Grace to you and peace from God our Father and from our Lord Jesus Christ.

If you haven’t read or watched Brené Brown, I encourage you to do so. I have read several of her books, The Gifts of Imperfection and Daring Greatly and am currently reading devotionally Dare to Lead. She came to national prominence with her TED Talk in Houston in 2010, https://www.ted.com/talks/brene_brown_the_power_of_vulnerability.

 

I rewatched this 20-minute clip in preparation for this article, and it brought tears to my eyes as I recalled her straightforward call to overcome shame and fear by seeking to be vulnerable, wholehearted, and authentic. Read The Gifts of Imperfection to understand her themes or watch her Netflix hour long series, The Call to Courage.

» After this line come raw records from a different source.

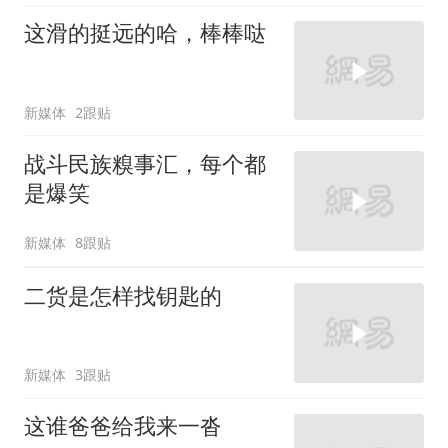
这滑的挺远的哈，棒棒哒
新媒体
2跟贴
战斗民族糗事汇，每个都
是爆笑
新媒体
8跟贴
二货是怎样找钥匙的
新媒体
3跟贴
这谁爸爸给我来一沓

Her thesis is that shame is at the heart of what breaks our fundamental need for connection and belonging. According to researcher Brené Brown, shame is the intensely painful feeling or experience of believing that we are flawed and therefore unworthy of love and belonging. It is a universal, primitive emotion driven by the fear of disconnection, focusing on the self ("I am bad") rather than behavior ("I did something bad"). Everybody has it. The more we deny it, the stronger its power over us and the greater its effect on our lives. It thrives in secrecy, silence and judgment. Shame manifests as a "warm wash" over us, driving internal dialogues like "never good enough" and "who do you think you are?".1

Her work resonates with me for three reasons. First, it is personal. She made me aware that my need for perfection and my fear of failure was driven by shame. And, to cope with shame I indulge in numbing behavior. Over the years I am learning to lessen shame’s effects as I identify the triggers and practice vulnerability and authenticity. This is not “mission accomplished” but growth in a positive direction.

Second, shame is universal. All of us are affected by it. I see its effects among people I know and people in the news. Being able to see shame’s work gives me greater empathy towards those who are caught in it and the ability to help people overcome it.

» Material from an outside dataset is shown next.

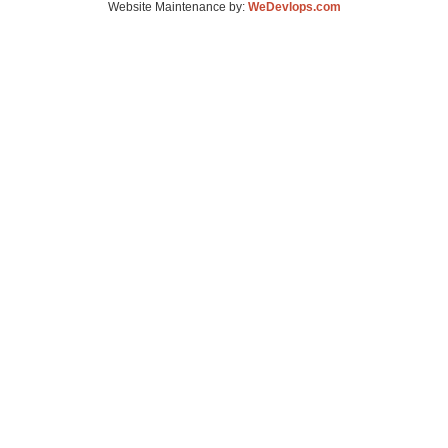
Website Maintenance by:
WeDevlops.com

Finally, the antidote to shame is knowing that you are worthy of love and acceptance. This is the heart of the Gospel message which I have been called to preach. We are called to believe that God finds us worthy of love, so worthy that he gave his only beloved Son so that we might experience that love. God invites us to risk loving others and to risk loving ourselves. Even though the love of Jesus is spurned and rejected by many, and even though we might experience love’s rejection, we don’t stop loving from fear of shame because that love is the only thing that makes us fully human and fully alive.